India’s 2,200 mile opposition march across the country

The tides could be turning for the country’s rising divide.

India’s 2,200 mile opposition march across the country
Indian Congress party leader Rahul Gandhi takes part in a march on the outskirts of Hyderabad in November. | AFP-JIJI

We’re nearing the 75th anniversary of Mahatma Gandhi’s assassination. In January 1948, he was shot by a religious zealot, Nathuram Godse, who opposed Gandhi’s friendliness towards India’s Muslim community.

Now, Tushar Gandhi, Mahatma’s great-grandson, says that Godse’s attitudes have become a little more common in India. “That whole philosophy has now captured India and Indian hearts, the ideology of hate, polarisation, divisions,” he told AFP news agency. And Tushar attributes these ideas to the rise of Prime Minister Narendra Modi and his Hindu nationalist Bharatiya Janata Party (BJP) to power over the past few years.

The divisive Modi took office in 2014. His government, the Bharatiya Janata Party (BJP), and another far-right Hindu group have warned Hindus against religious conversions to Islam and Christianity and called to prevent a “demographic imbalance.” Since he came to power, there have been increased hate attacks on the Indian Muslim community.

But, the tides could be turning for the country’s rising divide.

With the 2024 election coming up, Rahul Gandhi (no genetic relation to Mahatma), a former leader of India’s Congress Party, has been leading a 2,200 miles (3,500 kilometers) pilgrimage across the country.

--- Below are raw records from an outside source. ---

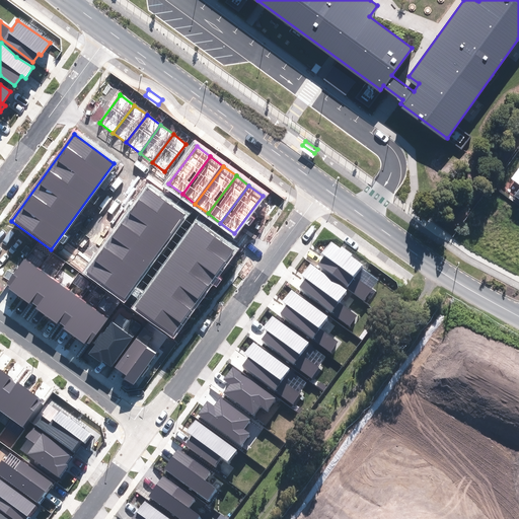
[(145,188),(86,271),(126,299),(184,216),(145,188)]
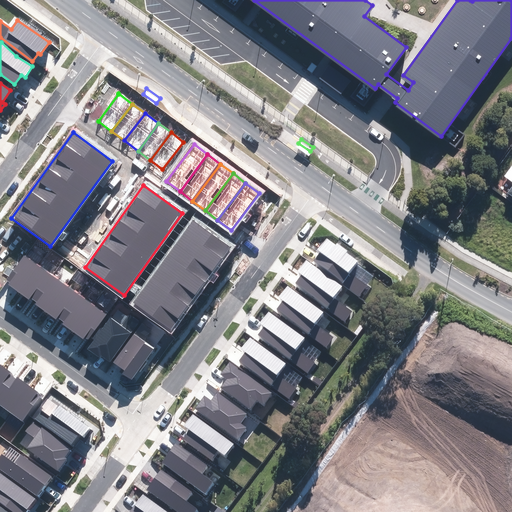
[(131,306),(170,334),(232,246),(193,219),(131,306)]
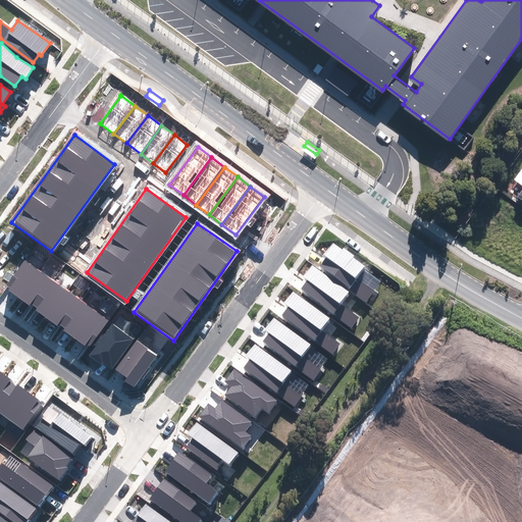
[(326,256),(319,265),(367,302),(382,282),(363,267),(364,266),(353,258),(354,256),(344,248),(342,250),(334,244),(325,255),(326,256)]
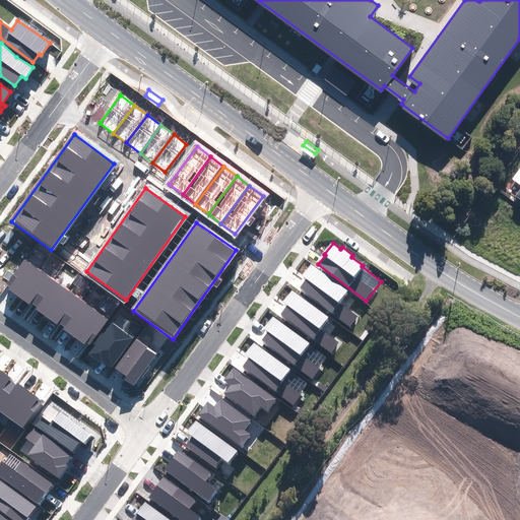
[(20,297),(40,270),(24,259),(5,285),(20,297)]
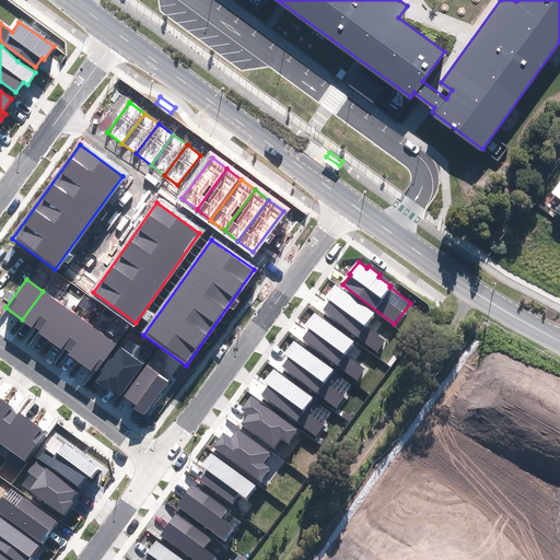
[(374,315),(335,284),(326,296),(330,300),(323,311),(377,352),(386,341),(366,326),(374,315)]
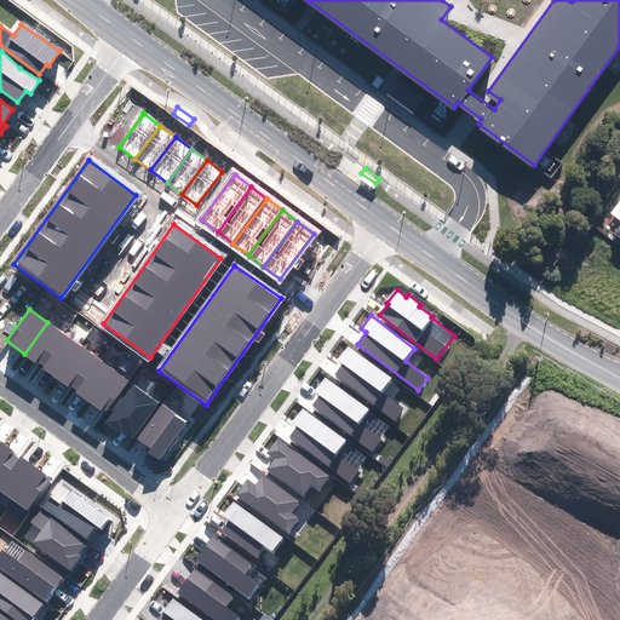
[(24,354),(40,366),(63,336),(64,334),(47,322),(24,354)]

It started in Kanyakumari in Tamil Nadu and is finishing up in the Himalayas. This trek is reminiscent of Mahatma’s own walk in 1930 when he demonstrated in protest of British taxes and rule in India.

He told supporters joining him, “We started this march to bring people together.”

But will this demonstration change anything?

Even though the Congress Party held power in India for most of its 75 years of independence, its popularity dropped in the past few decades. This march is a test to see if the opposition movement actually has enough clout to pose a threat against Modi and the BJP. Rahul is stopping in even small, remote villages to drum up support from the masses.

But, it looks like Rahul’s march “doesn’t have the capacity to translate the crowd into votes,” said Sanjay Kumar, a professor at the Centre for the Study of Developing Societies in New Delhi. “Nowadays nationalism is a very big issue on which people vote.”

But polls suggest the march is helping Ghandi’s image. Now, officials are considering whether he should lead another march and a door-to-door campaign before the election.